The 2018/19 tax year is also the last chance EIS investors have to defer capital gains which have previously been taxed at 28% so that when they are brought back into charge they are instead taxed at the current, lower rate of CGT of 20%. This can be done under the EIS capital gains tax deferral provisions, meaning investors may be able to defer gains realised in the last 3 years, or in the following 12 months, against a new EIS investment. Whilst only a deferral mechanism, as the deferred gain is crystallised on a future disposal of the EIS investment, the arbitrage between the old higher rate of CGT and the current lower rate of CGT can generate a real tax saving. This is subject to the rate of CGT increasing in the prevailing 3 year period. EIS investors will be aware that the EIS investment itself is exempt from CGT subject to a three year holding period.
As ever, there are a raft of conditions and considerations to be borne in mind before investing in EIS companies, not least the risk profile of such investments, and so specialist financial investment and tax advice should be sought before making any decisions in this regard.
Most people are fully aware by now of the tax benefit of making donations to charity either in the form of gift aid or by payroll giving.
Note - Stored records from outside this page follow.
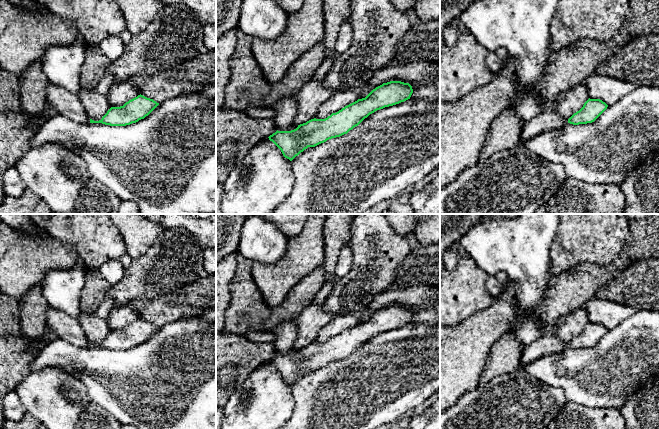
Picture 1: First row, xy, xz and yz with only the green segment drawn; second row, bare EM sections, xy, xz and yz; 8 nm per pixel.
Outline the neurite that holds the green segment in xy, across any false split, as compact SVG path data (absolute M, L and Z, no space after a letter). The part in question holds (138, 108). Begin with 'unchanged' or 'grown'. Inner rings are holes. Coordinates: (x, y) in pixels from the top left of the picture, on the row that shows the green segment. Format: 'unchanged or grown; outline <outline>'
unchanged; outline M143 95L129 100L123 106L111 107L99 121L90 119L90 123L102 123L110 126L126 126L148 116L159 103Z

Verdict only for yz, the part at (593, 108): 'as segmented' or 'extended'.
as segmented

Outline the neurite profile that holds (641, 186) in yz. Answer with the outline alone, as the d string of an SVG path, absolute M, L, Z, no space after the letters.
M659 150L639 162L620 187L625 195L623 214L659 214Z

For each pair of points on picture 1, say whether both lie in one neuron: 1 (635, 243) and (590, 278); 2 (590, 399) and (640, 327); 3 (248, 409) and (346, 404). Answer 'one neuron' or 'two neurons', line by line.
1: one neuron
2: one neuron
3: two neurons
Making donations to charity in this way will mean that you can claim back the difference between the tax you’ve paid on the donation and what the charity got back when you fill in your Self-Assessment tax return, and so typically income tax relief at your marginal (top) rate of tax.
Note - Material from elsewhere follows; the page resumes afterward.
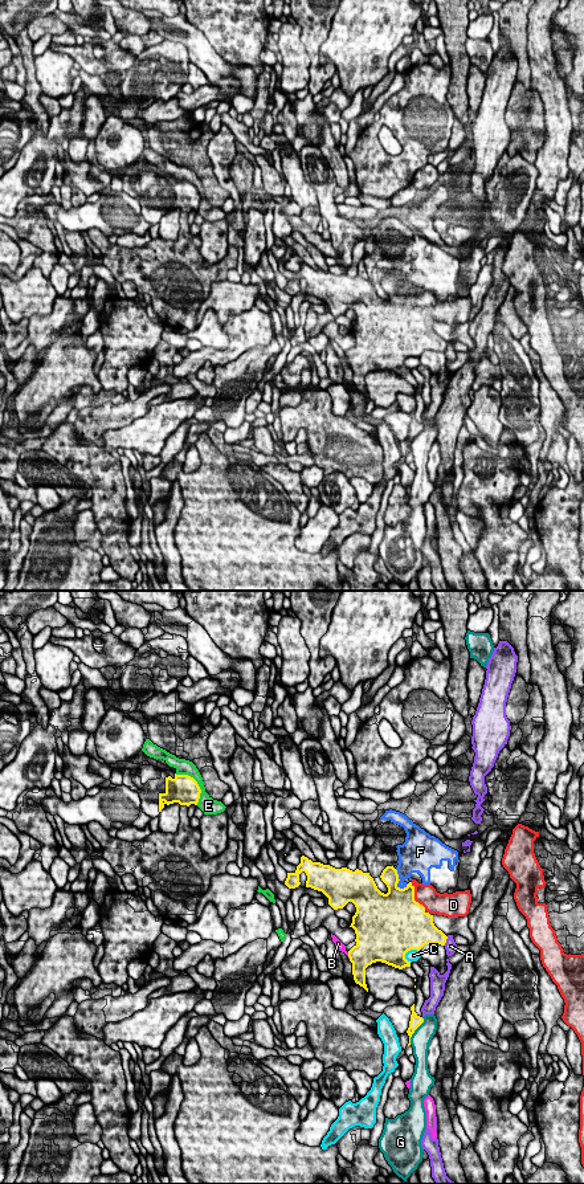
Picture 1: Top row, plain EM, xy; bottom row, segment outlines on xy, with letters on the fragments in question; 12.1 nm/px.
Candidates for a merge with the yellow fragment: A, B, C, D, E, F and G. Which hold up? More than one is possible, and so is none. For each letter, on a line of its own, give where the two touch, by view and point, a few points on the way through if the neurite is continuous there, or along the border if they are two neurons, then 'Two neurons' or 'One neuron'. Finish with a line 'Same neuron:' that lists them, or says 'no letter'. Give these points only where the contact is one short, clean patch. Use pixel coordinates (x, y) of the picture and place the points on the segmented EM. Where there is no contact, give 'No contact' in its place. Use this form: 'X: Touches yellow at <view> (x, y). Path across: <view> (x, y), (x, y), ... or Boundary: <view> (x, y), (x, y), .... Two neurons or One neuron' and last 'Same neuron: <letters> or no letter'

An aspect of charitable giving which many people are unaware of, however, is that you can get relief from both income tax and capital gains tax on land, property or shares you donate to charity. This includes selling them for less than their market value.
Finally, as the tax payment deadline starts to loom people often forget the fact that you can claim tax relief on your tax return for charitable donations paid immediately before filing the return, regardless of the fact that the donation has been made in the current tax year and not the previous tax year for which the return is being filed.
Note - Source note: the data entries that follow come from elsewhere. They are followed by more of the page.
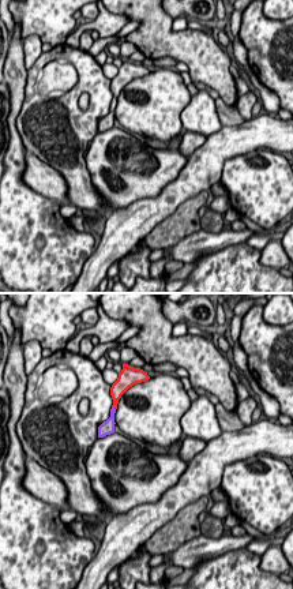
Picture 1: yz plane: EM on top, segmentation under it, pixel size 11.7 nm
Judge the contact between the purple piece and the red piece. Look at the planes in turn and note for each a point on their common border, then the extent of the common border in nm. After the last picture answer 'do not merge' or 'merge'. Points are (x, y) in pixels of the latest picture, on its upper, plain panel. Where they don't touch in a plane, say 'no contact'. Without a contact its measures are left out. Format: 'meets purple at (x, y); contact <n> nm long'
meets purple at (113, 102); contact 70 nm long

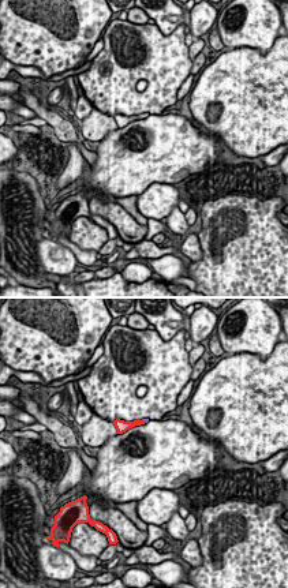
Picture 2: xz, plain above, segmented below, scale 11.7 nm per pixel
meets purple at (145, 115); contact 70 nm long

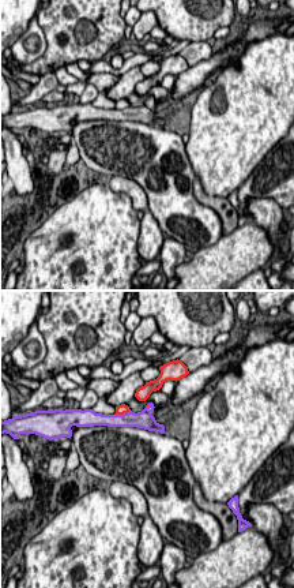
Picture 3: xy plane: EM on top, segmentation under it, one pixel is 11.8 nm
meets purple at (121, 109); contact 200 nm long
Inheritance tax (IHT) and gifting
Gifts of £3,000 can be made annually with no impact on the nil rate band of £325,000 or inheritance tax charge. If you don’t reach the £3,000 limit in one tax year, the balance can be carried forward, but only for one tax year. There is also IHT relief for gifts to any one person of up to £250 annually.
An often overlooked IHT relief is the IHT exemption afforded by making regular gifts out of excess income, which unlike other gifts made to individuals does not require the donor to survive seven years. For those of you who do have surplus income, this can be gifted to others or even used to make exempt transfers into trust. As ever, the devil is in the detail as various conditions have to be met and so specialist advice should be sought before proceeding with this.
Capital Gains Tax
There is an annual exemption for CGT of £11,700 for 2018/19 for individuals. Spouses/civil partners could consider transferring assets to ensure that they both utilise their annual exemption and also any gains above this being taxed so as to make maximum use of any unused income tax basic rate band, if one of them is a higher rate taxpayer.
As a final salvo, it may not seem long ago since you filed your last tax return, but there is nothing to stop you getting your next one done earlier in the new tax year. Planning ahead can save you last minute stress and avoid a fine if you get yours in late!
By necessity, this briefing can only provide a short overview and it is essential to seek professional advice before applying the contents of this article. No responsibility can be taken for any loss arising from action taken or refrained from on the basis of this publication. Details correct at time of publication.